### WHAT THE TASK ASKS
All lines from the one that has "créatives, la gestion" onward to the end of the records below are to be returned exactly; pictures are to be skipped.
::: DATA UNDER STUDY
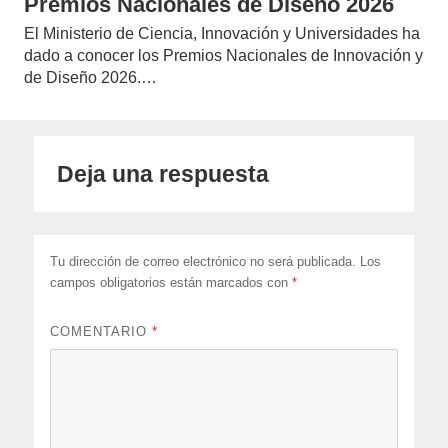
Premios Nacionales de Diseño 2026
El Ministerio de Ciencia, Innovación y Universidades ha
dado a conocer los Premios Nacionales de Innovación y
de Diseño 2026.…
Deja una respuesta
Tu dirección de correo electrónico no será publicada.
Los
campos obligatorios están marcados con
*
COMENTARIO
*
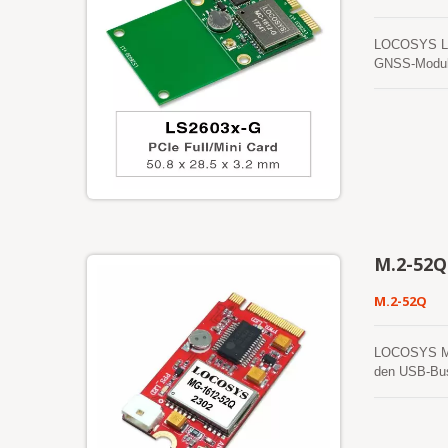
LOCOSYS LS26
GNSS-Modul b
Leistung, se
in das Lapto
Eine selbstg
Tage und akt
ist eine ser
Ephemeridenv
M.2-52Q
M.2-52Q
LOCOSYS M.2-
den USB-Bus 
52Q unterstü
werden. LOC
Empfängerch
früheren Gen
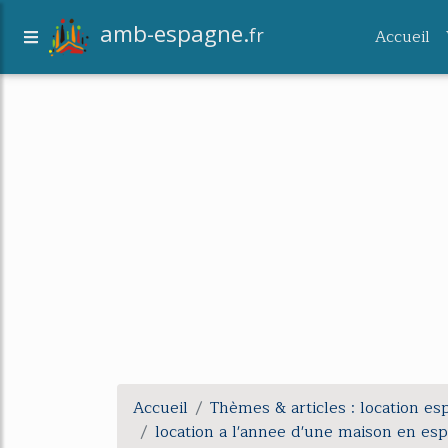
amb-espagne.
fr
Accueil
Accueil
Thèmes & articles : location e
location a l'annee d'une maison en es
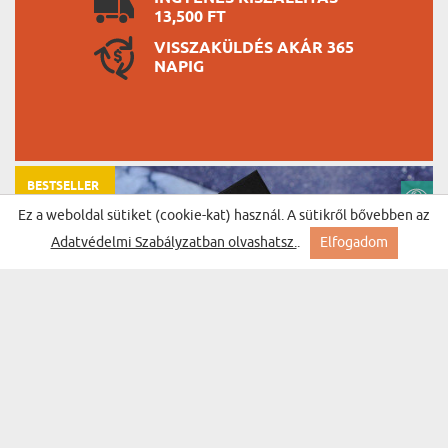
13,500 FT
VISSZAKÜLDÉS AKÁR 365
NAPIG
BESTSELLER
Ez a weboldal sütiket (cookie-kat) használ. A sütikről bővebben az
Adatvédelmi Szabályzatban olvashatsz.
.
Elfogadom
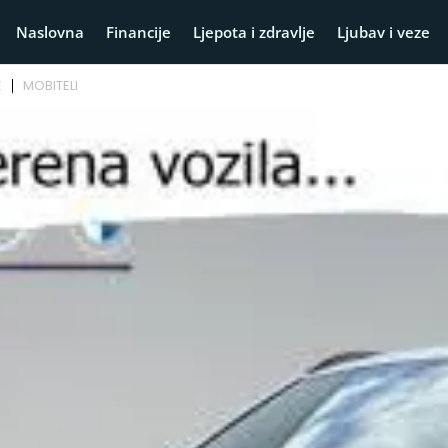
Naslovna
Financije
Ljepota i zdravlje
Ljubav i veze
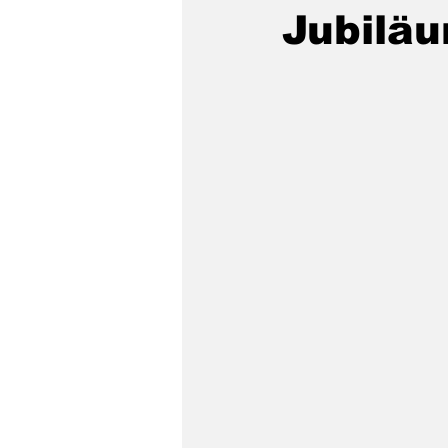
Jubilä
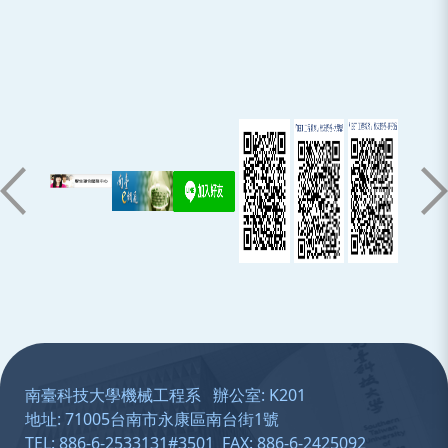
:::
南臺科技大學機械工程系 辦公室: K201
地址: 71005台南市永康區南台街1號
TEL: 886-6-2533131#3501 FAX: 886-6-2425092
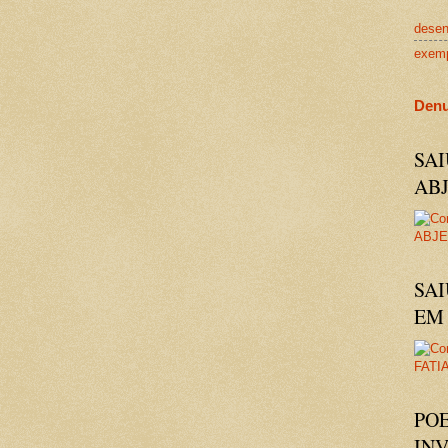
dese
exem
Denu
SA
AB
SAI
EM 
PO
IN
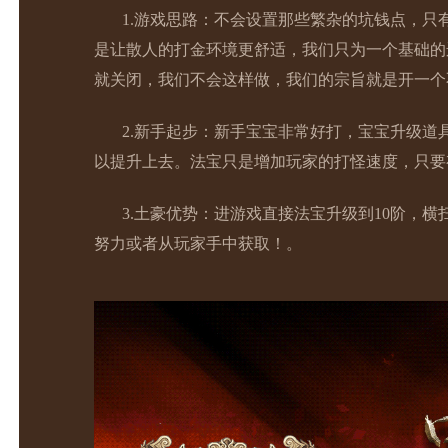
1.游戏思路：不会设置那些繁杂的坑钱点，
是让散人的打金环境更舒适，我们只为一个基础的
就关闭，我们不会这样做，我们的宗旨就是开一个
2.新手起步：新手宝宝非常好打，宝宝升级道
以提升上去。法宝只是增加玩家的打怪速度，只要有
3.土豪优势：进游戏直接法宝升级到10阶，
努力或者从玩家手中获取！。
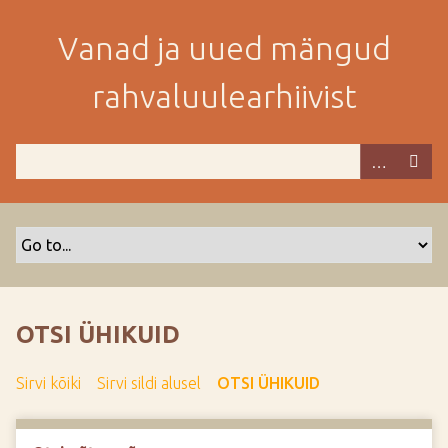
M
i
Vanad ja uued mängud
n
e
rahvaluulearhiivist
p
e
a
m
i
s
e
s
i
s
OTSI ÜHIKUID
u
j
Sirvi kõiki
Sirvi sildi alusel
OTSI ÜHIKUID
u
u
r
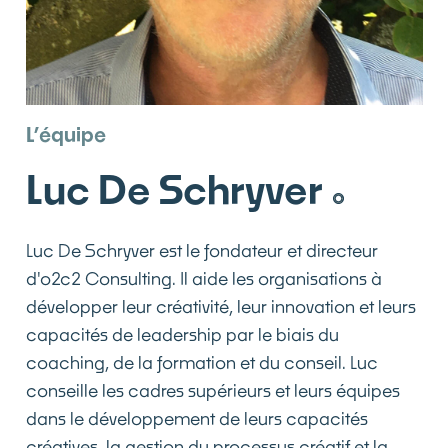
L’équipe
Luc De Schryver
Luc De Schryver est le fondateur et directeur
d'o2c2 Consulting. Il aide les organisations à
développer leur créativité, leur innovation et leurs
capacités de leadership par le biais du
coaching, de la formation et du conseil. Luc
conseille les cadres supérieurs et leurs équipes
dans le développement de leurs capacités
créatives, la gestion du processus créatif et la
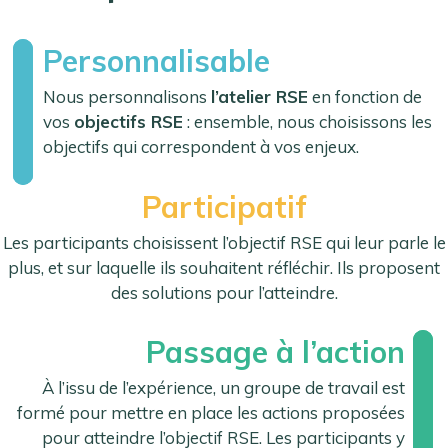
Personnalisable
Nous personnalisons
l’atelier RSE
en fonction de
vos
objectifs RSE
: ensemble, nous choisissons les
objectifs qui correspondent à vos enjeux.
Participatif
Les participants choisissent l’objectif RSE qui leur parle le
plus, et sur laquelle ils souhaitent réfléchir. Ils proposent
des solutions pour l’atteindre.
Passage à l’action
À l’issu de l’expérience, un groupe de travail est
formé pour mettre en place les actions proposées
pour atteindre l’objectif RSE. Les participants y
::::::
### SOLUTION
créatives, la gestion du processus créatif et la
Personnalisable
Nous personnalisons
l’atelier RSE
en fonction de
vos
objectifs RSE
: ensemble, nous choisissons les
objectifs qui correspondent à vos enjeux.
Participatif
Les participants choisissent l’objectif RSE qui leur parle le
plus, et sur laquelle ils souhaitent réfléchir. Ils proposent
des solutions pour l’atteindre.
Passage à l’action
À l’issu de l’expérience, un groupe de travail est
formé pour mettre en place les actions proposées
pour atteindre l’objectif RSE. Les participants y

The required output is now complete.